Today's Apple portfolio is quite manageable by IT
It's true that the nonstandard devices that have made real headway into business environments are all from Apple. Android smartphones outsell iPhones widely among everyday users, but few make it into corporations, even with the progress in support security and management needs in Google's Android 4.x OS and the extra capabilities provided by both Motorola Mobility and Samsung on their smartphones. Whatever the reason, the reality is it's Apple's product suite that business IT is dealing with as the new frontier.

So why not formalize that and issue Macs, iPads, and iPhones as standard corporate equipment, with the equivalent controls, restrictions, and (if any) freedoms allowed Windows PCs? Apple has come a long way in its enterprise support, even if most IT organizations don't know that. Through its configuration profile capabilities and its full-disk encryption introduced in OS X Lion and strengthened in OS X Mountain Lion, IT can manage Macs very much like Windows PCs.
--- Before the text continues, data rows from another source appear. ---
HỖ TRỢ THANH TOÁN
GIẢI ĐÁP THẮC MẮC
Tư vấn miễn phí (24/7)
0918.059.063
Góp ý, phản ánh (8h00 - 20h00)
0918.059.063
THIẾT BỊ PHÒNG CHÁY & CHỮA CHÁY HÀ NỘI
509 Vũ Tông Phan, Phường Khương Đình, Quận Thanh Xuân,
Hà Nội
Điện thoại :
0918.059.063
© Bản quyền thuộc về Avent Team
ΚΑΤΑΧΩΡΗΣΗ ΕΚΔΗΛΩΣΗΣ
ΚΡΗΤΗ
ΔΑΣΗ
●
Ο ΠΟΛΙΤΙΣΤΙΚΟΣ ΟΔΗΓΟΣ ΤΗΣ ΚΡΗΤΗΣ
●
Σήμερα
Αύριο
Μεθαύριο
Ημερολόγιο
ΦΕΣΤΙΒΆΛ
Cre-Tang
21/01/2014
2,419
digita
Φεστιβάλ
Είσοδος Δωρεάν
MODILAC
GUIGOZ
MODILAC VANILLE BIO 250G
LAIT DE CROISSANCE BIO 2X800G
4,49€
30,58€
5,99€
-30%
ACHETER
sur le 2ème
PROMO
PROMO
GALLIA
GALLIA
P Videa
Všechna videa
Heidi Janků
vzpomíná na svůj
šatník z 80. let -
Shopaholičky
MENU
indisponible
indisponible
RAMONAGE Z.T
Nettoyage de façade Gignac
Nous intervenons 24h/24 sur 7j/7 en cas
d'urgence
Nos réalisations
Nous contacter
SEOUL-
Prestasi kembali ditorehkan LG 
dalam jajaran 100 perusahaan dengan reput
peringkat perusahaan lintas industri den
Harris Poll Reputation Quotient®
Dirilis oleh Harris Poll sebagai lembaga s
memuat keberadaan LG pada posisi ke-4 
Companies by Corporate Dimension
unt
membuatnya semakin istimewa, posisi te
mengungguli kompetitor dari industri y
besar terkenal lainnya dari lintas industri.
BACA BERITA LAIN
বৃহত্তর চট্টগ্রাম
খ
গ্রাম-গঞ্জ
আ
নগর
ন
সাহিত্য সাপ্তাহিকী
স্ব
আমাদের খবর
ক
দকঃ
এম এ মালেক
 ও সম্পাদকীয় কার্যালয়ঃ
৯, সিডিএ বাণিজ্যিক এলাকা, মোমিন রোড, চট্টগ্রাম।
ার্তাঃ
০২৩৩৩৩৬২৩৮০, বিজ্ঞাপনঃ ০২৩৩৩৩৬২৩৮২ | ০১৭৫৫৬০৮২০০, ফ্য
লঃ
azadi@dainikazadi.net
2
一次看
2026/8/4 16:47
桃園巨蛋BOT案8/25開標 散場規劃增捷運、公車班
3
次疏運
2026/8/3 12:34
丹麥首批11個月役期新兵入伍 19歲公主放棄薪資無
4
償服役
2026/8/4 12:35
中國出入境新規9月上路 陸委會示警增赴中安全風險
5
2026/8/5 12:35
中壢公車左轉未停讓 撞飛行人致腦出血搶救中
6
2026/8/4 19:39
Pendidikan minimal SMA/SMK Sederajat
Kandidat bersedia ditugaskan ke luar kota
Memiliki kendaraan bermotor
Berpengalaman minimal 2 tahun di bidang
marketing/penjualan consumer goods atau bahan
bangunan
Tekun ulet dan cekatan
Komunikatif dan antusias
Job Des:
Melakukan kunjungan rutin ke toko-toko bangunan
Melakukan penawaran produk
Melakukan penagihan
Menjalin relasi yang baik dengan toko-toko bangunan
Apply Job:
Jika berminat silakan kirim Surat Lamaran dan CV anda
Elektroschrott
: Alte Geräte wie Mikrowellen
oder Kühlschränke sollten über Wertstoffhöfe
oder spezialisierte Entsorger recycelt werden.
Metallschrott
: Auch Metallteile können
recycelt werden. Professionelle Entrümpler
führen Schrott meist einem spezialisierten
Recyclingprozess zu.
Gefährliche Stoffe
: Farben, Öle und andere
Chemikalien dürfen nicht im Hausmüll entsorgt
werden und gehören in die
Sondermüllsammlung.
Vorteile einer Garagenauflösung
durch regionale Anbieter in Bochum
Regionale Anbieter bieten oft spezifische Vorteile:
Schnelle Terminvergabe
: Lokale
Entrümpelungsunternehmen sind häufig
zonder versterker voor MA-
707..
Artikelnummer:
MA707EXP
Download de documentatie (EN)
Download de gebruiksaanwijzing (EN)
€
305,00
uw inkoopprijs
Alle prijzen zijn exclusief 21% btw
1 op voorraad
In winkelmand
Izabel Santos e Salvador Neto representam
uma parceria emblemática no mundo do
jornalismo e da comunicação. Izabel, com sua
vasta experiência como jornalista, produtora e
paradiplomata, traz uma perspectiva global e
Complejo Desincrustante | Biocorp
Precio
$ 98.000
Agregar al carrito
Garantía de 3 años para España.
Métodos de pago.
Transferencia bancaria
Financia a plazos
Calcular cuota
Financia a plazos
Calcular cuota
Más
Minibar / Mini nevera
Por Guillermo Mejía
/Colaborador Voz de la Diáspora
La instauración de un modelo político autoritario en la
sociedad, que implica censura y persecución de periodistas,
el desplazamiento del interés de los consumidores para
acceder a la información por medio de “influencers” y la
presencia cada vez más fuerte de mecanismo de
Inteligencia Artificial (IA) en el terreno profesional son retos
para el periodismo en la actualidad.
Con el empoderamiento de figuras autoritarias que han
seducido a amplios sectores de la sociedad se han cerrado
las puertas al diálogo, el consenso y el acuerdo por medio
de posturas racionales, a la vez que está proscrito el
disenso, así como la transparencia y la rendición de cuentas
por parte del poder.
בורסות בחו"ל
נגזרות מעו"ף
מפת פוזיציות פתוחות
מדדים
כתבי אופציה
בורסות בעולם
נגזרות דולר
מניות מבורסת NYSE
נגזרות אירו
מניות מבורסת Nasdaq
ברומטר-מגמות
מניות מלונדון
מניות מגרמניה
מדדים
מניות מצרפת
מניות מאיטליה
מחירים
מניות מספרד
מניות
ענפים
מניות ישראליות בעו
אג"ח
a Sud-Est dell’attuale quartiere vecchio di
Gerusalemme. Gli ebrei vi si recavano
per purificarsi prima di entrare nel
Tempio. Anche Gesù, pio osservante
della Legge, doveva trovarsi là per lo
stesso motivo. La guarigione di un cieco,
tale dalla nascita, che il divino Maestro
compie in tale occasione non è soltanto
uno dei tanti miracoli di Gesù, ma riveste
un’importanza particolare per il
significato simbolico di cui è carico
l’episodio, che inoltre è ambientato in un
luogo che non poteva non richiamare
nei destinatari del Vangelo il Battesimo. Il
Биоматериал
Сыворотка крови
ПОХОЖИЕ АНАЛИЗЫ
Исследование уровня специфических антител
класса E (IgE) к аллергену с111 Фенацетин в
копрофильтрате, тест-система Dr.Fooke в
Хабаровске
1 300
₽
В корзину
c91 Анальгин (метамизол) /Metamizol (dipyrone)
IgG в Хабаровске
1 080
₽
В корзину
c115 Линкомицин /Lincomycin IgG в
With the major networking vendors adding management capabilities for Apple's chatty Bonjour networking protocol -- the backbone of AirPlay streaming for presentations and videos and AirPrint for driverless printing from any Apple device -- the Apple lineup not only plays well in traditional corporate environments. It also provides real value by making collaboration easier for not just in-the-office workers, as well as hoteling and mobile workers, contractors, and business partners.